**Task item**: Look below for the line holding "TASK-1619, status: Selected -> Inbox" and the line holding "TASK-121, status: Done -> Working on it". Repeat those two and everything between, exactly.

---

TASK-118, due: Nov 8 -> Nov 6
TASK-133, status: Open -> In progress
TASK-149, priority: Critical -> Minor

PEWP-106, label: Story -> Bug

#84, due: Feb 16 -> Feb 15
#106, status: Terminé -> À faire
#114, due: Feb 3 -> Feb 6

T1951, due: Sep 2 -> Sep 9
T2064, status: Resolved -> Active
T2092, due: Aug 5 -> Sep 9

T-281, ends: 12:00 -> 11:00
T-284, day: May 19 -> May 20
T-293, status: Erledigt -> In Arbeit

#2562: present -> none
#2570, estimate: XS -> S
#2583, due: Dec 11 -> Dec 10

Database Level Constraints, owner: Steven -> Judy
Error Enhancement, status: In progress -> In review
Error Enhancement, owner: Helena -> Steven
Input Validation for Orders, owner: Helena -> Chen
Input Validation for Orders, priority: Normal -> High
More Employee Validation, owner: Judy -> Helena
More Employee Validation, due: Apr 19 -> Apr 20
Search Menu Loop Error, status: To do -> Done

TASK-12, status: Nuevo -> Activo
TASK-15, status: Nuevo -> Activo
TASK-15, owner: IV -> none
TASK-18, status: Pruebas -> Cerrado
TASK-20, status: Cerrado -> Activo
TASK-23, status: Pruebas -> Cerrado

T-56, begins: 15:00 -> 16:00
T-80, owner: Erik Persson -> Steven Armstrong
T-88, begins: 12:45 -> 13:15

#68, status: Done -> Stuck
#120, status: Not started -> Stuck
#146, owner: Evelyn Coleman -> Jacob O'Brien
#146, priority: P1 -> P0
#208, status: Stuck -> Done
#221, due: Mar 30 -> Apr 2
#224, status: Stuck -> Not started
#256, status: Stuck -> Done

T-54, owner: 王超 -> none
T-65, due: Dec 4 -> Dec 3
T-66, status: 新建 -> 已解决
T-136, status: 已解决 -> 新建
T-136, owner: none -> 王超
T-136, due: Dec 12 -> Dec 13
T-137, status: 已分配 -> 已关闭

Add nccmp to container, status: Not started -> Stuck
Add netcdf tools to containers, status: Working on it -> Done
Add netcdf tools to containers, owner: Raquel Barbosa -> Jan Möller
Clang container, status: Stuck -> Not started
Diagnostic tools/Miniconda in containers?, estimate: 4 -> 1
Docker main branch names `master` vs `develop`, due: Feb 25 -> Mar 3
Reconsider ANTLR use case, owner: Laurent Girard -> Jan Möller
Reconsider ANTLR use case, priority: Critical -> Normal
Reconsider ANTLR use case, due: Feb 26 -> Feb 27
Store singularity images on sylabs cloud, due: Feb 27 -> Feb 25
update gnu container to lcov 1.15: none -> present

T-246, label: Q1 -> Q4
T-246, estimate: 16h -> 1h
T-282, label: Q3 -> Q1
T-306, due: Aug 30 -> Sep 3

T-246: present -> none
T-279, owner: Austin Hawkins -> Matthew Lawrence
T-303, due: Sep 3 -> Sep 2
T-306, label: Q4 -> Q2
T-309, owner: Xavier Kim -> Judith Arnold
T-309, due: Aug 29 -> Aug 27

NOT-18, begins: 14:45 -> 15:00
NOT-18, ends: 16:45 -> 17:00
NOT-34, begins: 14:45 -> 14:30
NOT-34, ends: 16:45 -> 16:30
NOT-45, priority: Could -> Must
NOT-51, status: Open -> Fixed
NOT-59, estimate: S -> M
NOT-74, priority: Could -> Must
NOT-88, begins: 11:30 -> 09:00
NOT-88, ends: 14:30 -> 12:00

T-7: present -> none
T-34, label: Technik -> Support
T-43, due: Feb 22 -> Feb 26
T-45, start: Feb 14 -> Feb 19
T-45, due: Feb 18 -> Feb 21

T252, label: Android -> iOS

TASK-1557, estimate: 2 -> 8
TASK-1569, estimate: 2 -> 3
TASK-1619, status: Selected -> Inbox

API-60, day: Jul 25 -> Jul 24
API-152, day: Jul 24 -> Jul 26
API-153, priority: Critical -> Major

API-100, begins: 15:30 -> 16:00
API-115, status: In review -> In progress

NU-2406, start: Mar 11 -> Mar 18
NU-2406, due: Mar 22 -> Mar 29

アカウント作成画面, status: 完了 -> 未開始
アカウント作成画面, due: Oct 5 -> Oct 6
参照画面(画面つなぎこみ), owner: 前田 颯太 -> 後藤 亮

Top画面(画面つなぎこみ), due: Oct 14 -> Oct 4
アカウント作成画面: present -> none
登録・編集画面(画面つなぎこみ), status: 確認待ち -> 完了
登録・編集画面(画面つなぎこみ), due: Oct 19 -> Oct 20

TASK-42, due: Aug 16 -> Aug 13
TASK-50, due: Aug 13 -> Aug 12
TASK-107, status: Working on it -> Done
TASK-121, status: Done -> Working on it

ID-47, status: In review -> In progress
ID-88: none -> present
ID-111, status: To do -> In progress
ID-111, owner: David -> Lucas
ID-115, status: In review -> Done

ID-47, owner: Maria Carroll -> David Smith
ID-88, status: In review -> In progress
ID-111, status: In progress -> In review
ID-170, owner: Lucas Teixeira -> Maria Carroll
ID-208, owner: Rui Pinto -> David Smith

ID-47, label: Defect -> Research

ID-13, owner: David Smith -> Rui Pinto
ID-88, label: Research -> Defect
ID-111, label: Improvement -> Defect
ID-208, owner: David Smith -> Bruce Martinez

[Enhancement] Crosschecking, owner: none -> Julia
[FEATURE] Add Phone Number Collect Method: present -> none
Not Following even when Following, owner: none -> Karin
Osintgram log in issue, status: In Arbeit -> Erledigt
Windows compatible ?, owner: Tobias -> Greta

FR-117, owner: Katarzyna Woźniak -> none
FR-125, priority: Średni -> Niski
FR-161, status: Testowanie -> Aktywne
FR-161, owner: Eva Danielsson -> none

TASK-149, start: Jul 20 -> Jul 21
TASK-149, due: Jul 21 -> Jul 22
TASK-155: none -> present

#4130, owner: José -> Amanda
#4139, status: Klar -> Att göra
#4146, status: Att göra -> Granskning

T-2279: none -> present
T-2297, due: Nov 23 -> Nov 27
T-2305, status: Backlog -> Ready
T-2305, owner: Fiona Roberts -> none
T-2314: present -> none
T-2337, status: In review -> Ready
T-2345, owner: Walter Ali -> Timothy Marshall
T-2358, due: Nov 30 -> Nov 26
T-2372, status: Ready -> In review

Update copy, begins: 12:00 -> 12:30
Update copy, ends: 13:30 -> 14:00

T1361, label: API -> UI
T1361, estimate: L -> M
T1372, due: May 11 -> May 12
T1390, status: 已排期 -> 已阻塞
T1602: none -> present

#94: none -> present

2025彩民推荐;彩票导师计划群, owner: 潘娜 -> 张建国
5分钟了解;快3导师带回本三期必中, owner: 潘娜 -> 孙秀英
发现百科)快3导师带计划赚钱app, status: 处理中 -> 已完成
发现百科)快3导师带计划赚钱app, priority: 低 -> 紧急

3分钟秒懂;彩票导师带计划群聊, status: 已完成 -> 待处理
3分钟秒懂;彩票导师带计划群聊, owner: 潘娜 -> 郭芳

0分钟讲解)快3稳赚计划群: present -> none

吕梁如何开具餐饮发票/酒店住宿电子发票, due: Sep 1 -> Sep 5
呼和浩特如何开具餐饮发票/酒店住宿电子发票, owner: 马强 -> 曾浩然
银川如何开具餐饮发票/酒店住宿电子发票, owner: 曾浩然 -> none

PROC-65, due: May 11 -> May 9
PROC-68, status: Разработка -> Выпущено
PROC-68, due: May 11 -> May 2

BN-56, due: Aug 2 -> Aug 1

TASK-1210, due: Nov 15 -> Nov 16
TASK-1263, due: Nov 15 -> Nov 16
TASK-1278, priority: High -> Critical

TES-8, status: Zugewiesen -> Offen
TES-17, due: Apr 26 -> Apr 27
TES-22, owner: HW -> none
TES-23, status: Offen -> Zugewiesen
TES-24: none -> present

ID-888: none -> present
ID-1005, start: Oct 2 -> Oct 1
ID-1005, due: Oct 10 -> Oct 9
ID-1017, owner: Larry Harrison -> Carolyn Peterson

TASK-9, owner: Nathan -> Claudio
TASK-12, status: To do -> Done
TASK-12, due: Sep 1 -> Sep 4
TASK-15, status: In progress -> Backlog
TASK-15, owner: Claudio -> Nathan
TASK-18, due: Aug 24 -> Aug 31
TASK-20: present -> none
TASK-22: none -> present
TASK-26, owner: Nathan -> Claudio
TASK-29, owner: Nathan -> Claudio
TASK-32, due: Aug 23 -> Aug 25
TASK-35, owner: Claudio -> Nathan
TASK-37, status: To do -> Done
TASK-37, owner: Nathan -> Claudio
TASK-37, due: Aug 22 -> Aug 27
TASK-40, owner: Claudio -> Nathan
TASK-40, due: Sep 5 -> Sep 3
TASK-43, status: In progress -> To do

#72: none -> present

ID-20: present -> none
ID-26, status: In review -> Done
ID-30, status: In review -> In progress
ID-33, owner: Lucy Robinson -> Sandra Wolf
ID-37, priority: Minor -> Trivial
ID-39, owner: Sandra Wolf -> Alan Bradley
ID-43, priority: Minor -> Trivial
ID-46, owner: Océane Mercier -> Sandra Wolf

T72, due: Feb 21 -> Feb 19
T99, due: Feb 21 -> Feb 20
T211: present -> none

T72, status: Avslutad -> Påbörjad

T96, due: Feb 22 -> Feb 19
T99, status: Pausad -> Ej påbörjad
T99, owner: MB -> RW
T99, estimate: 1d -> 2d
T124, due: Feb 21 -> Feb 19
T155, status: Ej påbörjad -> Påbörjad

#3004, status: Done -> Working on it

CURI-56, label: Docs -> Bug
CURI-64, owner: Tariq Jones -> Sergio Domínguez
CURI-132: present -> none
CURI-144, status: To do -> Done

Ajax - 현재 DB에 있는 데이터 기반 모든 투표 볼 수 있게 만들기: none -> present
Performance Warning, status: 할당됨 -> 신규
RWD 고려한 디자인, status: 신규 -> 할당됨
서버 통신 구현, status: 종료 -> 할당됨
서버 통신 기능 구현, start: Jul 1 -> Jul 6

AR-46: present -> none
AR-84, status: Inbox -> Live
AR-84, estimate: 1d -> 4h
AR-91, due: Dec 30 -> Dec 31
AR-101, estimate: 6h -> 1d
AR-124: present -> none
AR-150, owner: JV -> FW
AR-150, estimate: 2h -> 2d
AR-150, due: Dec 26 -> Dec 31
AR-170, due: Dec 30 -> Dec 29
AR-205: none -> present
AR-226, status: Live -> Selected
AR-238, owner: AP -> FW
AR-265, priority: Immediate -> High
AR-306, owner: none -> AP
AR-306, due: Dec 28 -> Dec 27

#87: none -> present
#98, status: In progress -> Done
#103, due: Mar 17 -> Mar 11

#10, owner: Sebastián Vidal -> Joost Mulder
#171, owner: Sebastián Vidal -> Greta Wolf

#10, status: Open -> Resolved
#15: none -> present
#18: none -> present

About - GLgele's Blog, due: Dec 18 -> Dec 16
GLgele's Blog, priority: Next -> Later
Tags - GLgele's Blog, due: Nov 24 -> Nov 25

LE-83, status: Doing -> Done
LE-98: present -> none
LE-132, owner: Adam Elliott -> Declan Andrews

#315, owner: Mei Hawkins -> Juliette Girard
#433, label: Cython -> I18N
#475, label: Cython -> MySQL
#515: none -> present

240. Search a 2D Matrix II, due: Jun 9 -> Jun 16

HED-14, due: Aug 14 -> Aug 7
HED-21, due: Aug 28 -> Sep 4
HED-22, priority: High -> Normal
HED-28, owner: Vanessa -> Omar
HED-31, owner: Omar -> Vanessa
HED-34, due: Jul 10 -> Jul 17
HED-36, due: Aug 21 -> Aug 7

---

**Reply to the task**:
TASK-1619, status: Selected -> Inbox

API-60, day: Jul 25 -> Jul 24
API-152, day: Jul 24 -> Jul 26
API-153, priority: Critical -> Major

API-100, begins: 15:30 -> 16:00
API-115, status: In review -> In progress

NU-2406, start: Mar 11 -> Mar 18
NU-2406, due: Mar 22 -> Mar 29

アカウント作成画面, status: 完了 -> 未開始
アカウント作成画面, due: Oct 5 -> Oct 6
参照画面(画面つなぎこみ), owner: 前田 颯太 -> 後藤 亮

Top画面(画面つなぎこみ), due: Oct 14 -> Oct 4
アカウント作成画面: present -> none
登録・編集画面(画面つなぎこみ), status: 確認待ち -> 完了
登録・編集画面(画面つなぎこみ), due: Oct 19 -> Oct 20

TASK-42, due: Aug 16 -> Aug 13
TASK-50, due: Aug 13 -> Aug 12
TASK-107, status: Working on it -> Done
TASK-121, status: Done -> Working on it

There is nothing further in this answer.